The Astoria; February 1, 2013

Real Live Review by Fraser Dobbs


Losses | | photo by Arnaud De Grave

It’s been too damn long since this writer was at a hardcore show. It’s easy to forget in a city over-brimming with sub-genres, but messy, high-gain guitar and ludicrous-speed kick drumming still have a home in venues just as messy as the Astoria.

Losses opened with half-finished songs, spastic trio breakdowns, and a distinct new-car smell. Songs that borrowed heavily from the legacy of mathcore bands like Drive Like Jehu came wrapped in an angry-youth package: alternated screaming, flailing, shouting, and some seriously impressive riffage. Even though the dumb stage banter sounded like the band trying to cover their lack of confidence, Losses played a ridiculously tight set for being so fresh-faced.
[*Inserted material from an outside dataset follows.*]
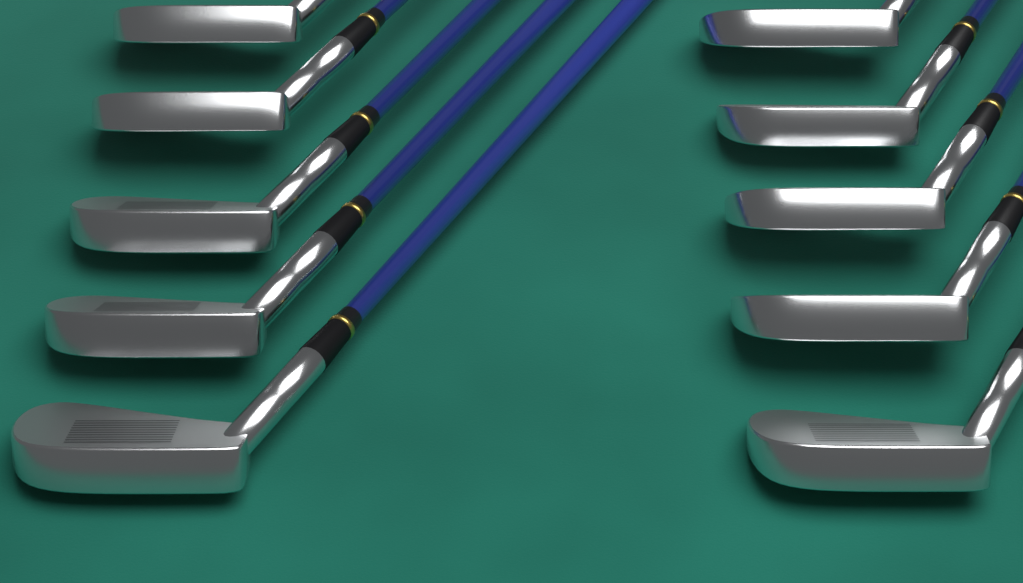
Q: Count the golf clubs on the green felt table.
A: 10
WarBaby | | photo by Arnaud De Grave

War Baby have improved immensely since I saw them last, at the Princeton Pub two years ago, or maybe I was just more prepared for their heavy volume this time around. Grunge-meets-noise-rock—à la A Place To Bury Strangers, but without all the artistic flourishes—War Baby pummelled through a lead-handed series of doomy jams led by guitarist Jon Redditt. Even though Redditt did his best Cobain impression throughout their stage time, focusing on Kirby Fisher’s absolutely phenomenal drumming wasn’t a bad way to spend a half hour.

Needs | | photo by Arnaud De Grave

About Needs: we get it, you like Les Savy Fav. Seeing singer Sean Orr dive around, spit confetti, and hump bandmates would have been a lot more fun if it didn’t reek with ironic self-mocking. The brilliant thing about [Les Savy Fav frontman] Tim Harrington is that his stage presence is genuine and heartfelt, if bizarre. Luckily, the rest of Needs more than makes up for an antsy frontman with impressive talent and psychedelic hardcore breaks. While one could argue that without Al Boyle (You Say Party, the sadly defunct Hard Feelings) on guitar anymore, the band’s golden age has passed, but they still have more than enough kineticism and twice as much playfulness than in their shows of the past.

GSTS | | photo by Arnaud De Grave

It’s perfectly reasonable, given the band’s history, to like the idea, but not the execution, behind GSTS. Moronic, inside-joke-ridden insults thrown from the band members to the audience like roses, sloppy-drunk songs played twelve times faster than the musicians can handle—these are things we’ve come to expect and, oddly, enjoy whenever GSTS play a bill. Numerous lineup changes over the past year don’t subtract from the fact that this group of barely-legals know how to get everyone in a venue moving. Songs share the breakneck pace of openers Losses (to be expected, considering the bands share a drummer), but come across as more primal, eschewing the post-hardcore and emo slant of Drive Like Jehu for the harder punk-driven tone found in bands like [DLH frontman] Rick Froberg’s Hot Snakes. Yes, drummer Tyler Corbett was wearing a Hot Snakes T-shirt. GSTS aren’t exactly a band of subtlety.